Dinko Fabris is an Italian musicologist. He specializes in lute music, the music of Naples, and Italian music in general, having written books on Italian composers such as Andrea Falconieri, Andrea Gabrieli, Francesco Provenzale and Francesco Cavalli. He holds teaching posts at the Conservatory of Bari and the University of Basilicata, and was president of the International Musicological Society from 2012 to 2017.

Life and career
Dinko Fabris attended the Conservatorio di Verona to study lute, followed by study at the University of Bologna for Italian literature and musicology. He received a PhD from the Royal Holloway, University of London. A visiting professor at the University of Paris, University of Melbourne and University of Ljubljana, Fabris has received fellowships from the University of Melbourne and the Warburg Institute. He teaches at the Conservatory of Bari, and since 2001 at the University of Basilicata as well.
____________
Using the Dinko Fabris text, answer each of the following:
(a) During which years did he serve as president of the International Musicological Society?
(b) Which institution awarded his PhD?
(c) Since what year has he taught at the University of Basilicata?

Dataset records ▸
____________
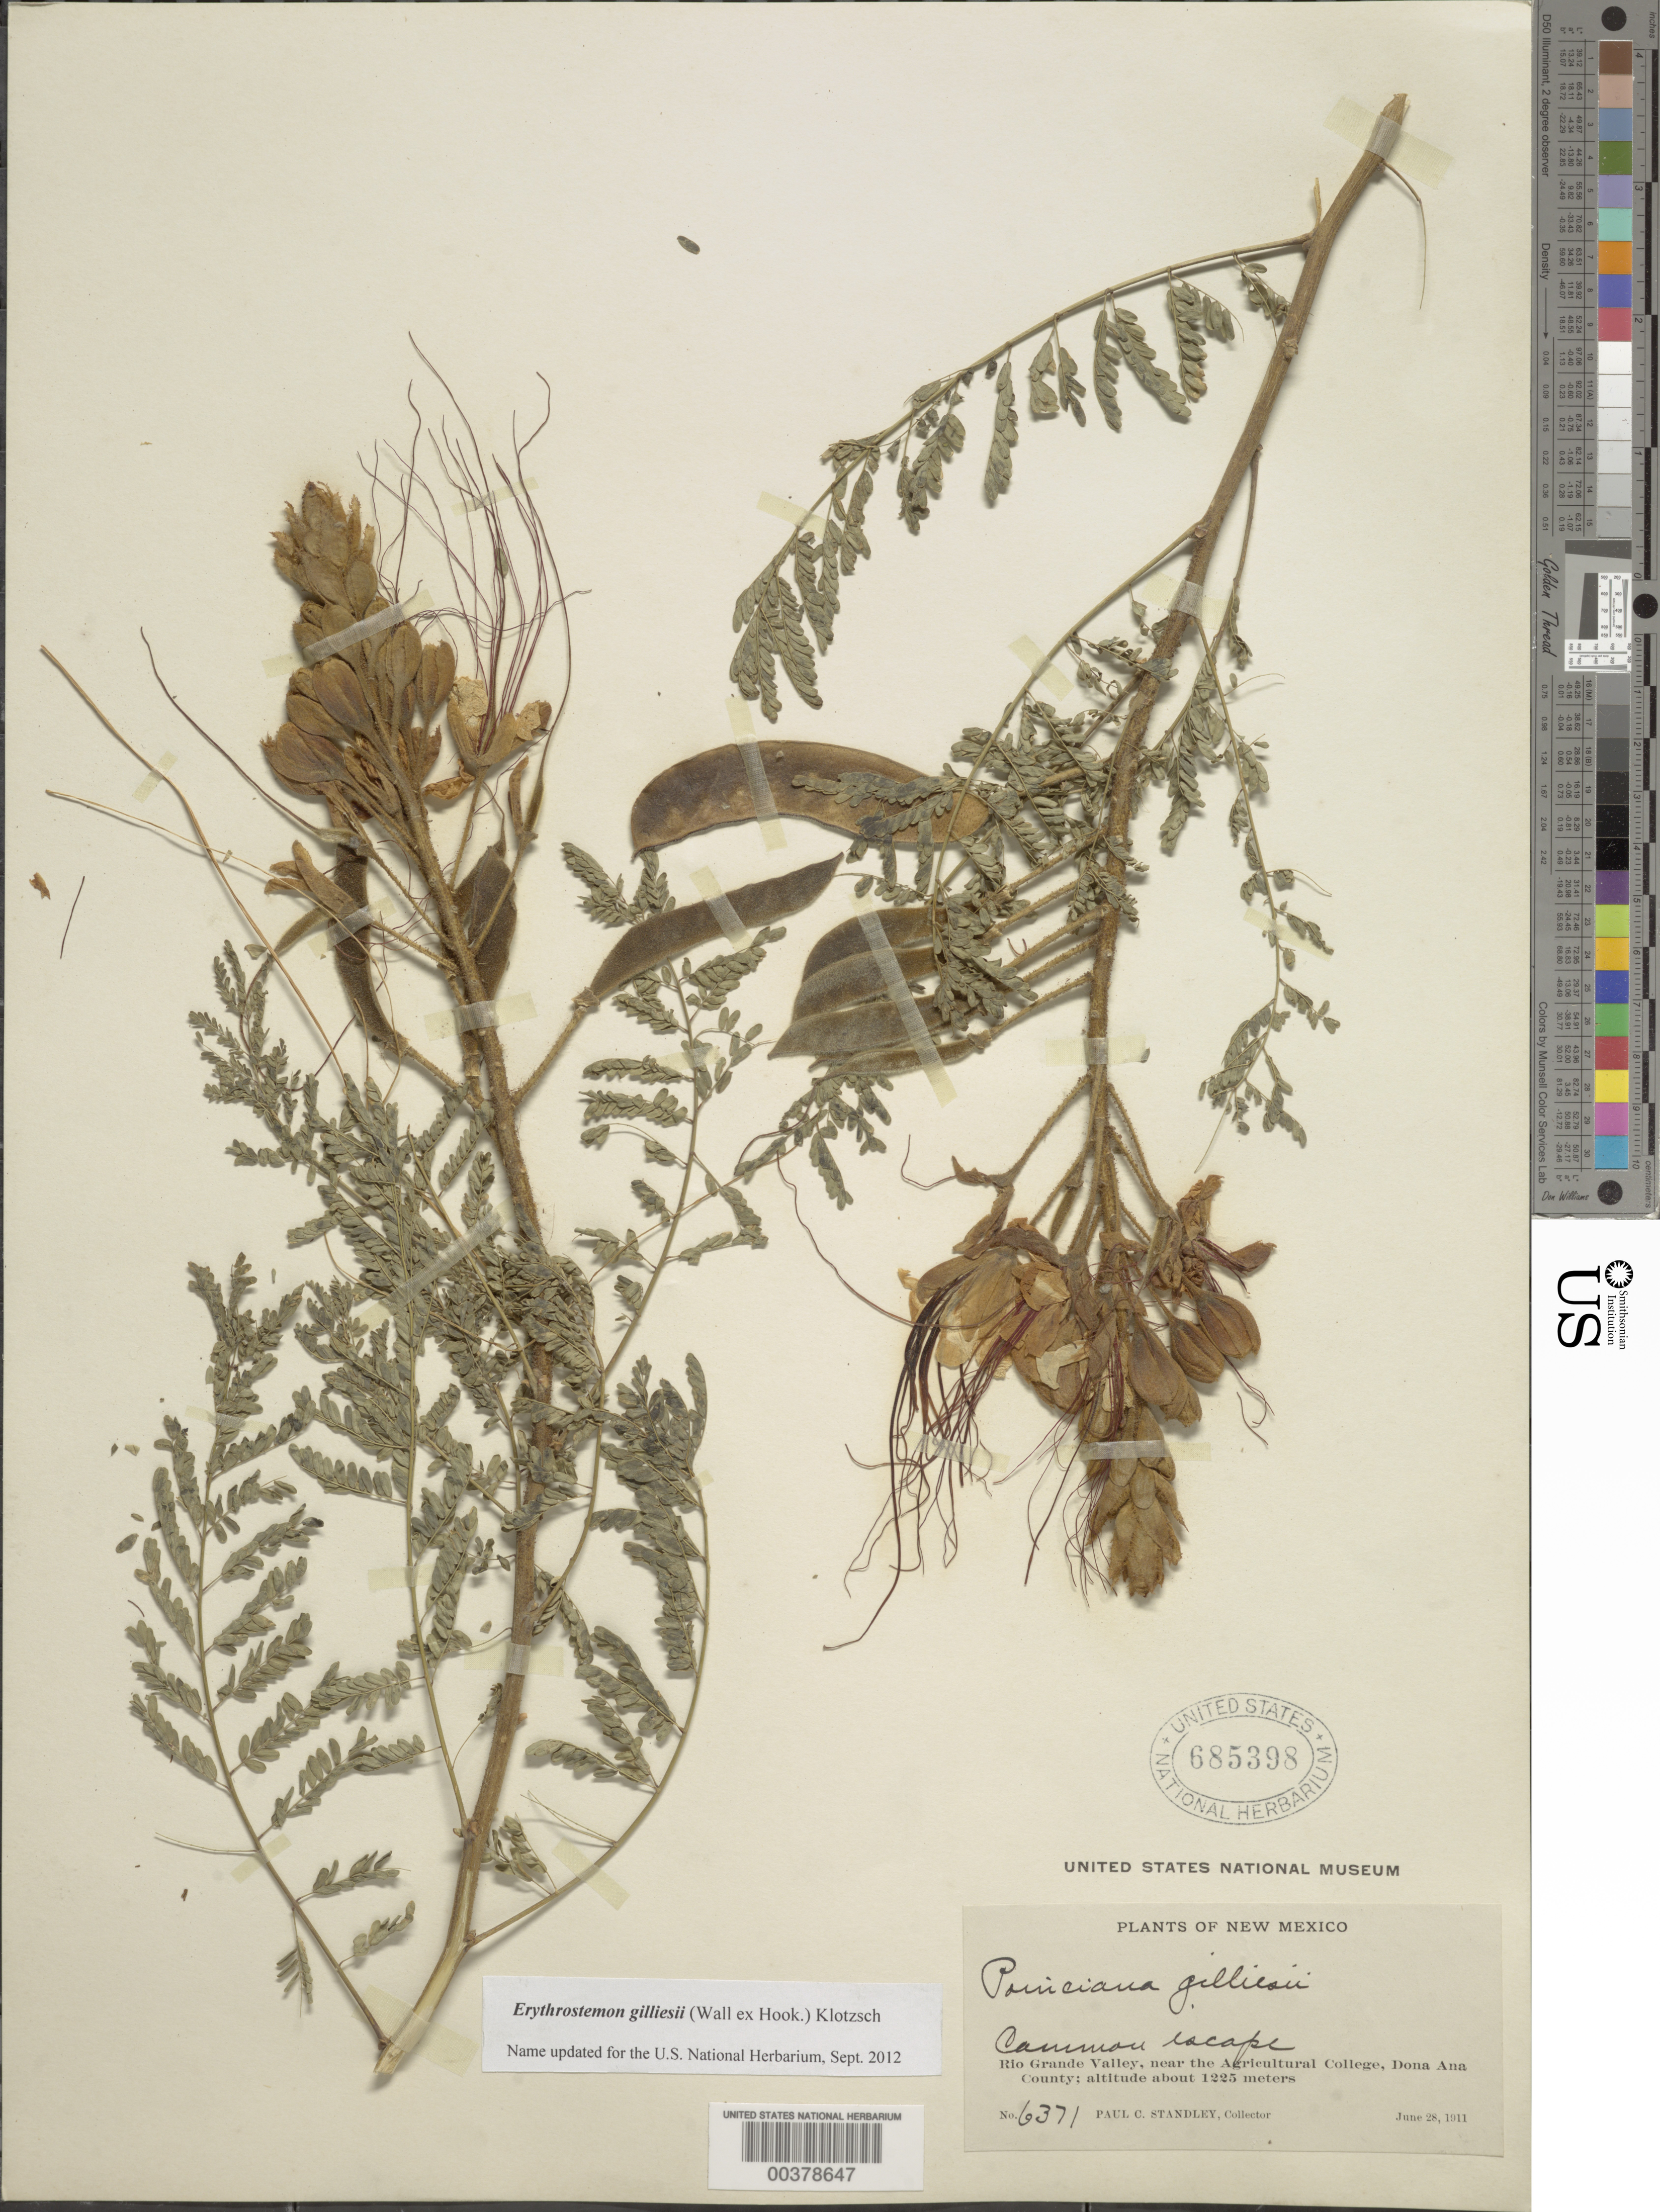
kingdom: Plantae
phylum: Tracheophyta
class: Magnoliopsida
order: Fabales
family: Fabaceae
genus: Erythrostemon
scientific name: Erythrostemon gilliesii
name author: (Hook.) Klotzsch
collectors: P. C. Standley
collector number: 6371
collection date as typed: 28 Jun 1911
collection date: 1911-06-28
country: United States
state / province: New Mexico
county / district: Dona Ana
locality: Rio grande valley, near the agricultural college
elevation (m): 1225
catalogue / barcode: US 685398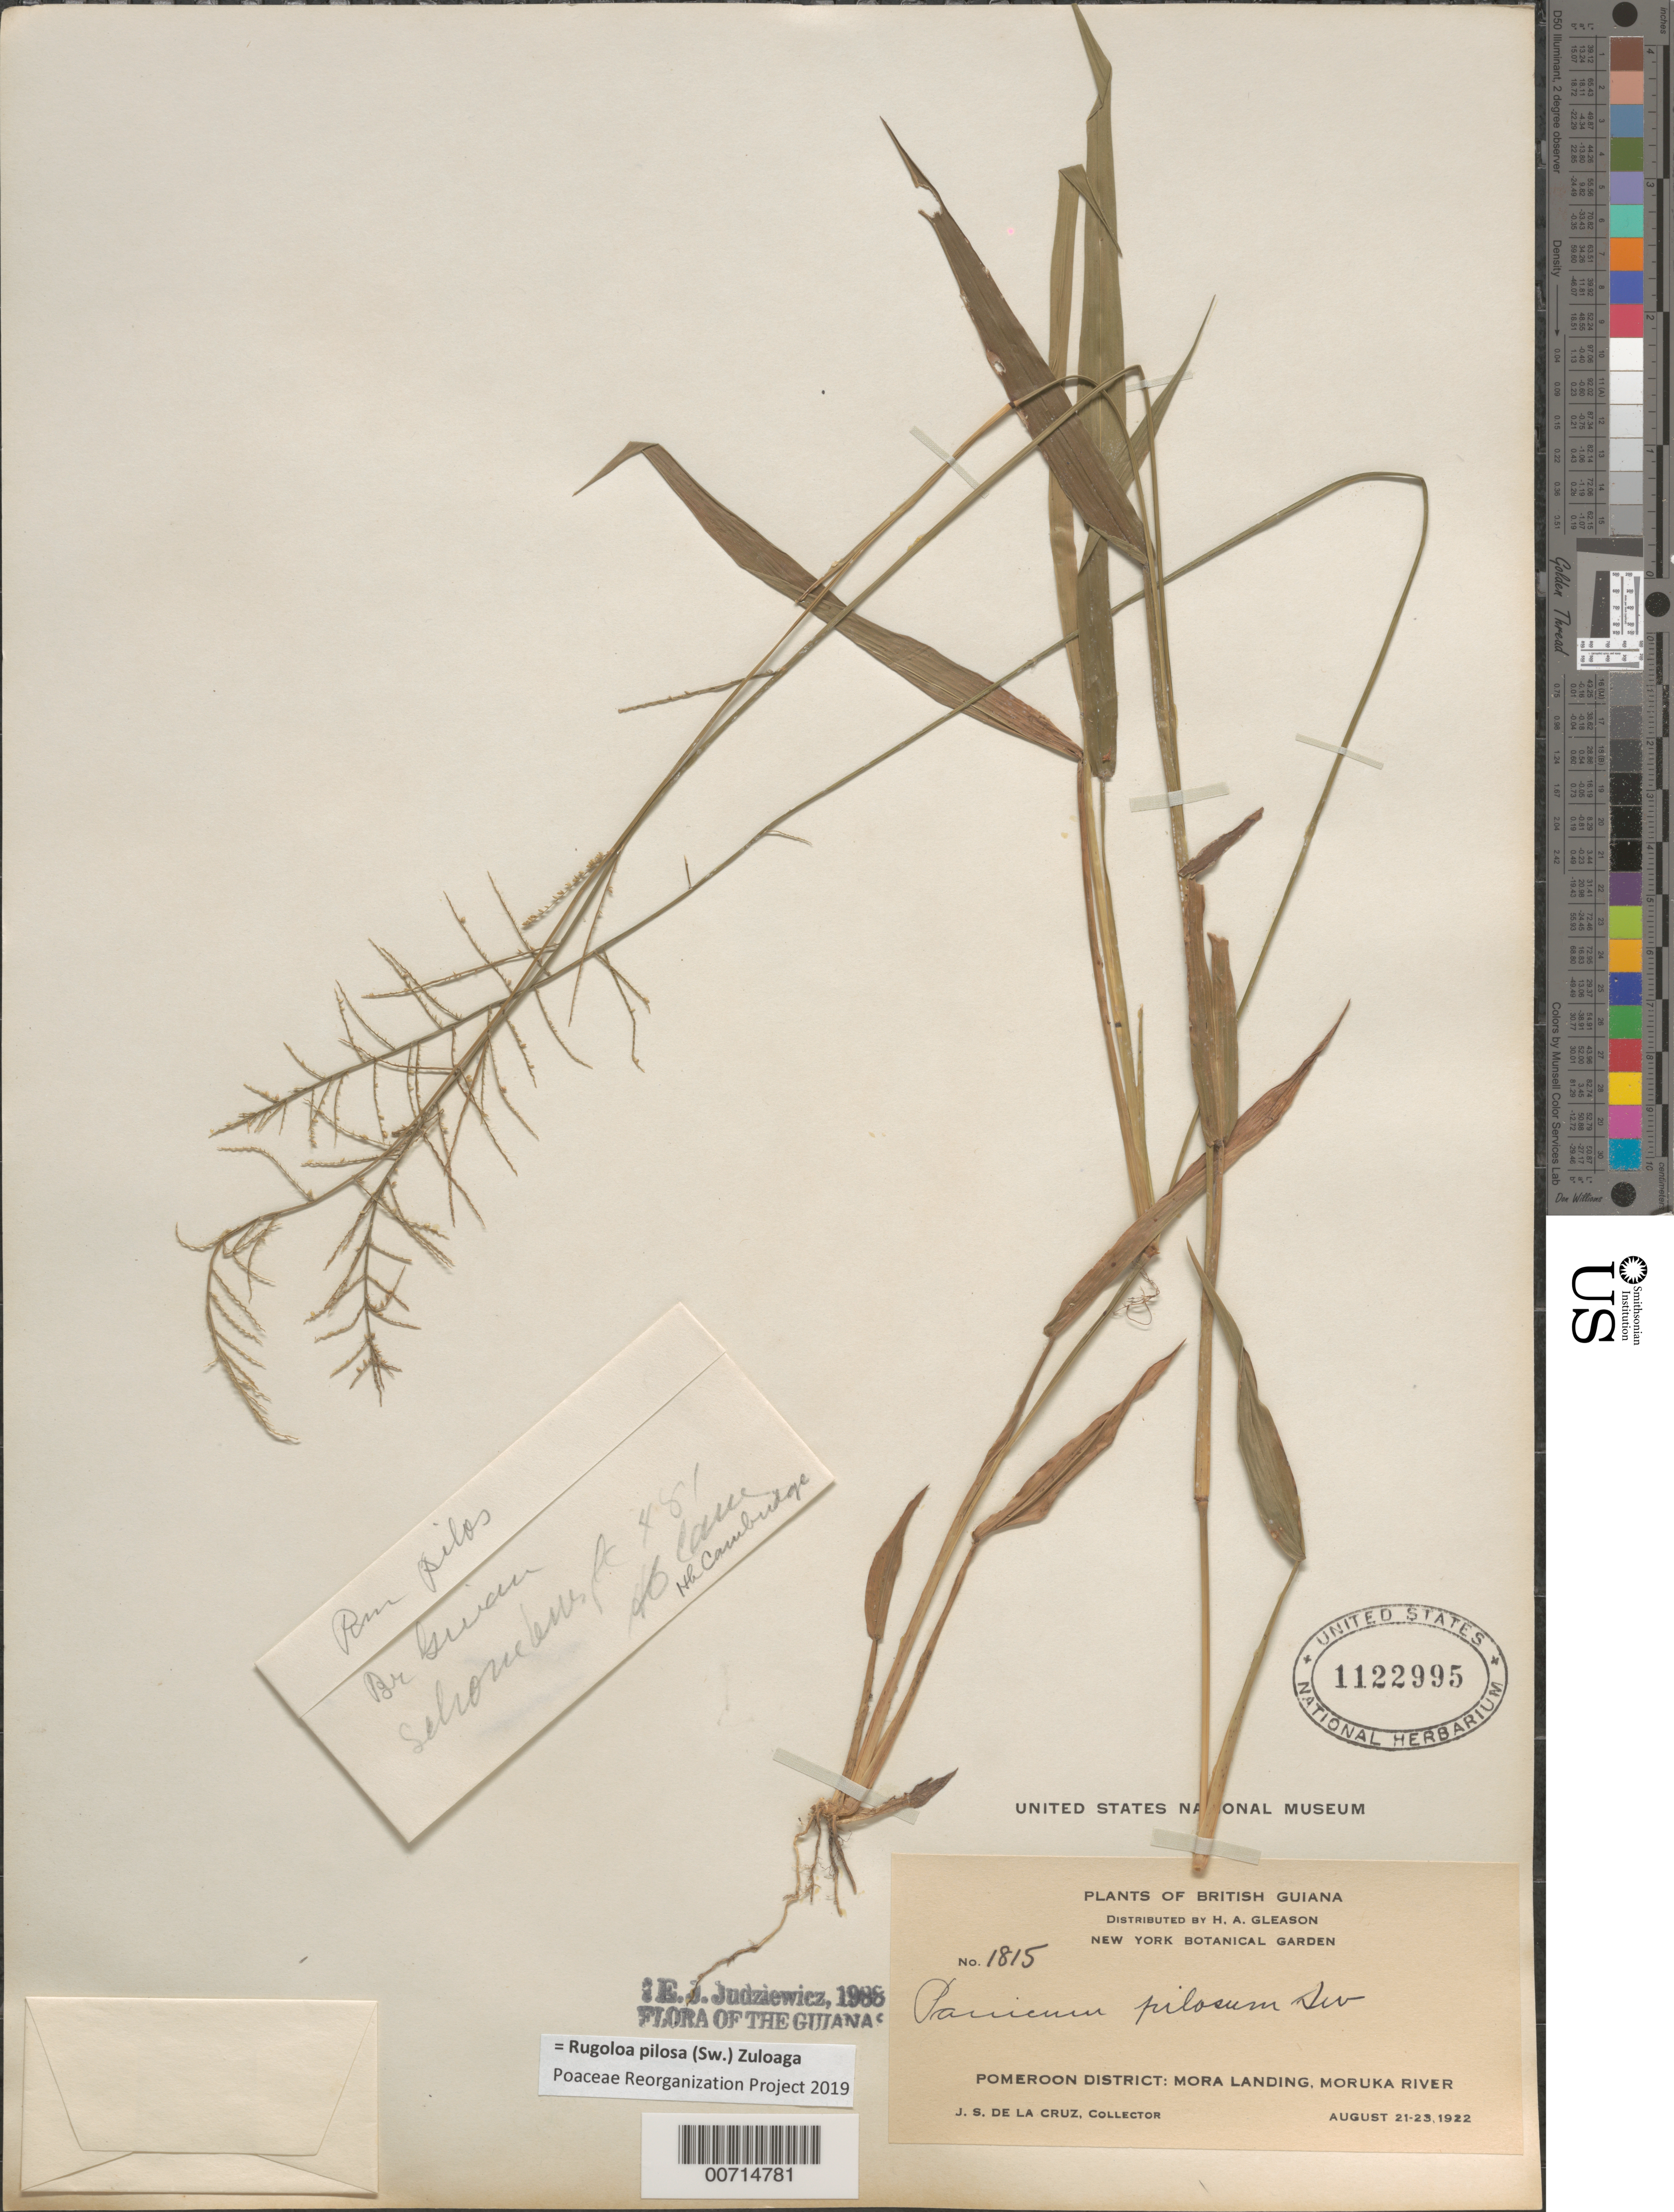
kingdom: Plantae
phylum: Tracheophyta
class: Liliopsida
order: Poales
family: Poaceae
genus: Panicum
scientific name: Panicum pilosum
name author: Sw.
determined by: Judziewicz, E. J.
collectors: J. S. de la Cruz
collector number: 1815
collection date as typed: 21-Aug-22 to 23-Aug-22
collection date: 1922-08-21/1922-08-23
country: Guyana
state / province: Barima-Waini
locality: Mora Landing, Moruka R., Pomeroon Dist.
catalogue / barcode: US 1122995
____________
Result of this exercise ▸
(a) 2012 to 2017
(b) Royal Holloway, University of London
(c) 2001